Suraya Property Group has secured Sh1.6 billion financing from four banks to complete mega housing projects, whose construction had fallen behind schedule due to the biting liquidity crisis that has hit the property sector as a result of interest rate capping.
The cash injection hands the company the much-needed lifeline to complete the projects.
DTB, Coop Bank, NBK and Equity Bank have refinanced the housing developer that targets middle and high-end buyers to enable it complete the projects the lenders had earlier financed.
The property developer said it is banking on the fresh capital boost to avert further delays of its remaining projects.
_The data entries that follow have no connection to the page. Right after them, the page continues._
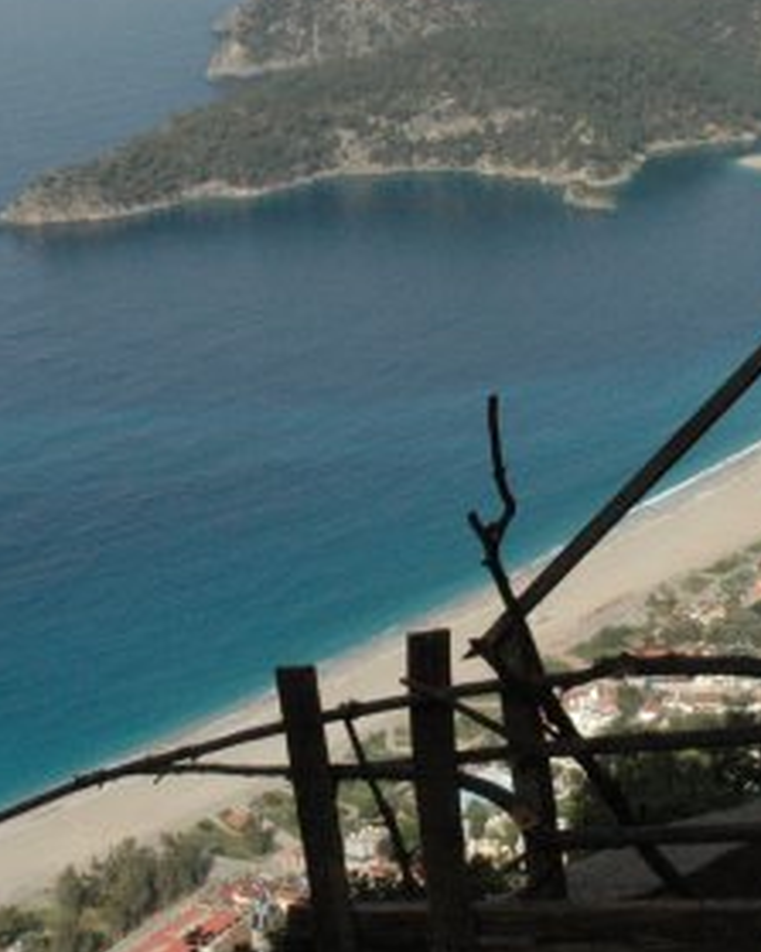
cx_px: 457
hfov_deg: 15.7
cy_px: 440
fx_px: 2767
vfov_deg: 19.5
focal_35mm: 98
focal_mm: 27
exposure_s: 1/640
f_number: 16
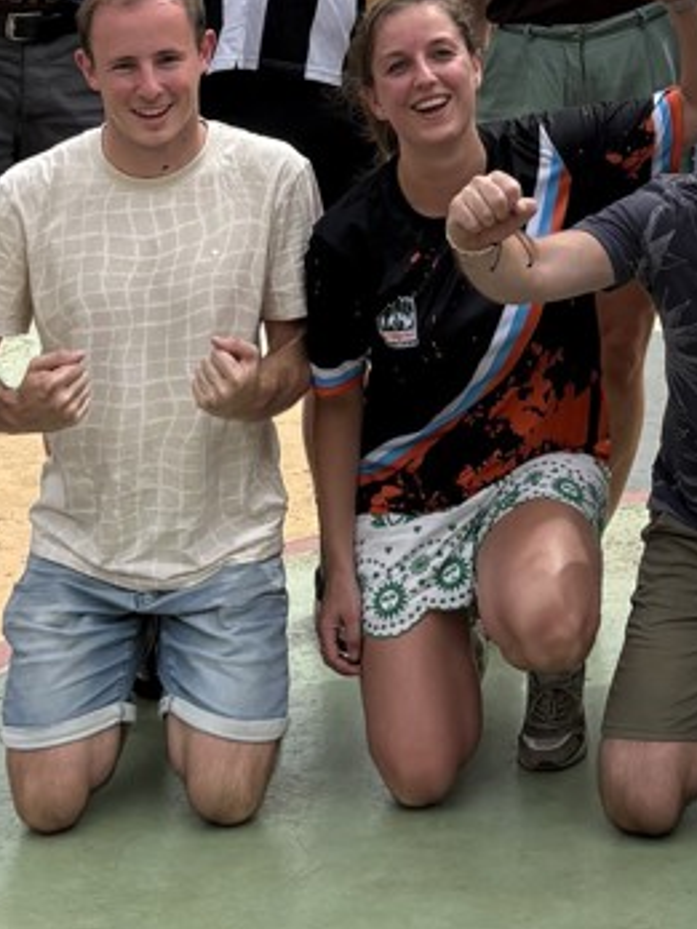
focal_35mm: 102
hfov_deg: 14.3
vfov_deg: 18.1
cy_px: -255
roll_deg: -0.2
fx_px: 2738
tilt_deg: +1.9
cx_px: 670
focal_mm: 5.96
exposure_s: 1/4950
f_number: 1.6
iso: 50
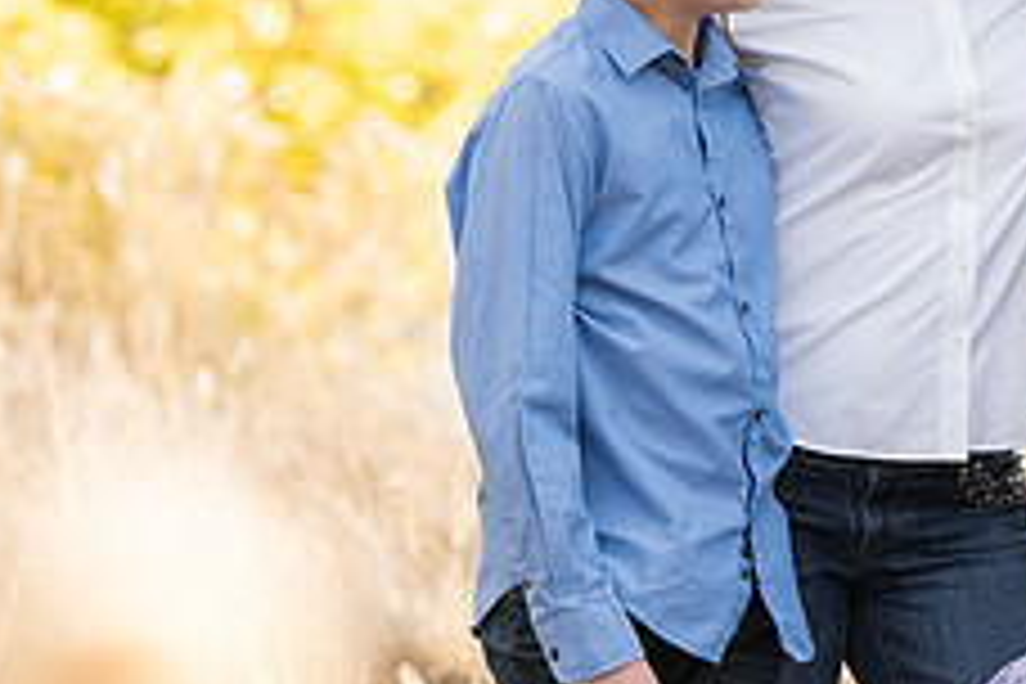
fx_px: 8036
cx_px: 1107
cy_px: 128
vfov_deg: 4.9
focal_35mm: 282
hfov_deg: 7.3
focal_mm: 111
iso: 1000
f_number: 3.5
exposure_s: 1/320
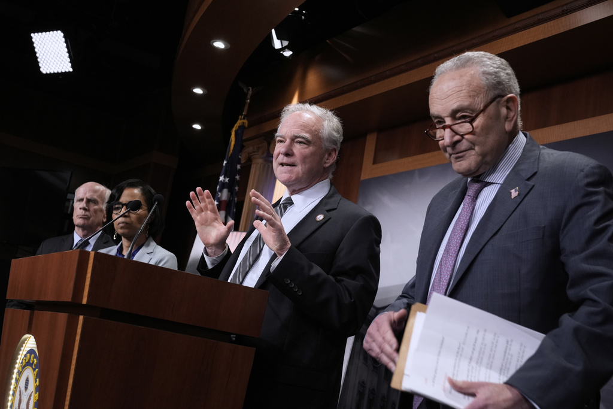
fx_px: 749
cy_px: 204
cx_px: 306
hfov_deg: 44.5
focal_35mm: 44
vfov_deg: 30.5
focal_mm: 44
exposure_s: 1/200
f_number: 5
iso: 2500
Suraya Property Group chief executive Peter Muraya said the funding negotiated separately with various lenders and at different times over the last nine months has seen the banks agree to the additional finance, creating a defined exit for buyers who can now take possession of their units.
“Each bank has undertaken to ensure that each of the projects they had financed is completed without further delays,” said Mr Muraya in a statement.
“We are now fully back on track to finish five out of the nine pending developments with the new funds,” added Mr Muraya. He said the firm was still keen to raise addition capital.
The announcement by the developer comes as a dip in prices and the slow uptake of newly-built units has raised fears of renewed pressure on developers, who borrowed to fund for-sale projects as obligations mature.
A slow down on growth of private sector credit is also hurting real estate, which heavily relies on bank loans for unit purchases.